Exercise: Copy the lines of the items from the line with "Известный украинский кондитер Лиза" up to and including the line with "Рецепт торта на сковороде", keeping them unchanged.

Dataset entries:
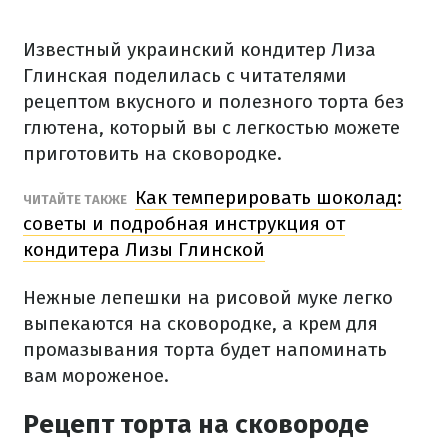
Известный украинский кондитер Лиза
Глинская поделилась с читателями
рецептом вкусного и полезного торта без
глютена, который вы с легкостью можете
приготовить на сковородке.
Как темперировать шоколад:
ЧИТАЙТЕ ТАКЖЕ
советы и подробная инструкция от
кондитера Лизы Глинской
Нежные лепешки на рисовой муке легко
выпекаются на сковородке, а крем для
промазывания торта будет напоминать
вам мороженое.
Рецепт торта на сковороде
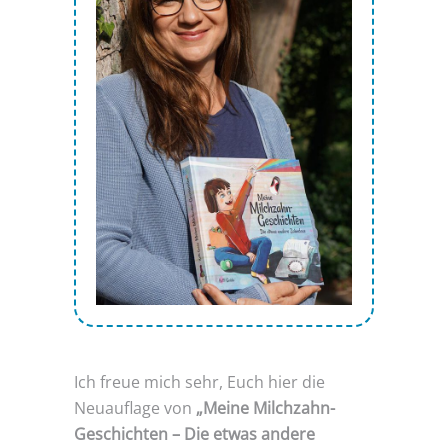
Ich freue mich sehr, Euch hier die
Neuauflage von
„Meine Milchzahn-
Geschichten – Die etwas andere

* * *

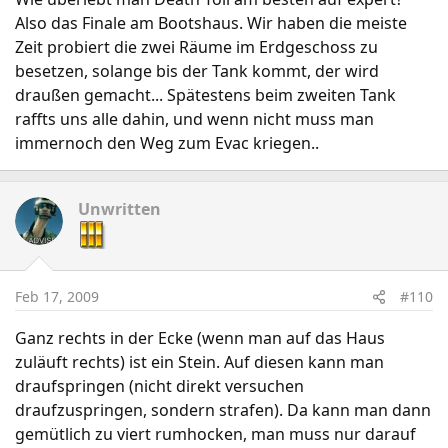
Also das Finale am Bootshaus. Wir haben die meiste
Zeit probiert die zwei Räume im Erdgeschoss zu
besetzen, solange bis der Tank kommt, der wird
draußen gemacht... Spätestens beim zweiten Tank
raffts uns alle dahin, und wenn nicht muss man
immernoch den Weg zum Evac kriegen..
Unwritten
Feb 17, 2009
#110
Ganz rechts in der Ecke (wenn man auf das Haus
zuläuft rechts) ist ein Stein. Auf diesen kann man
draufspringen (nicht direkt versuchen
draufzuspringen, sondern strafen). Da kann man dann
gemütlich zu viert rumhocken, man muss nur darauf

Solution to this problem:
Известный украинский кондитер Лиза
Глинская поделилась с читателями
рецептом вкусного и полезного торта без
глютена, который вы с легкостью можете
приготовить на сковородке.
Как темперировать шоколад:
ЧИТАЙТЕ ТАКЖЕ
советы и подробная инструкция от
кондитера Лизы Глинской
Нежные лепешки на рисовой муке легко
выпекаются на сковородке, а крем для
промазывания торта будет напоминать
вам мороженое.
Рецепт торта на сковороде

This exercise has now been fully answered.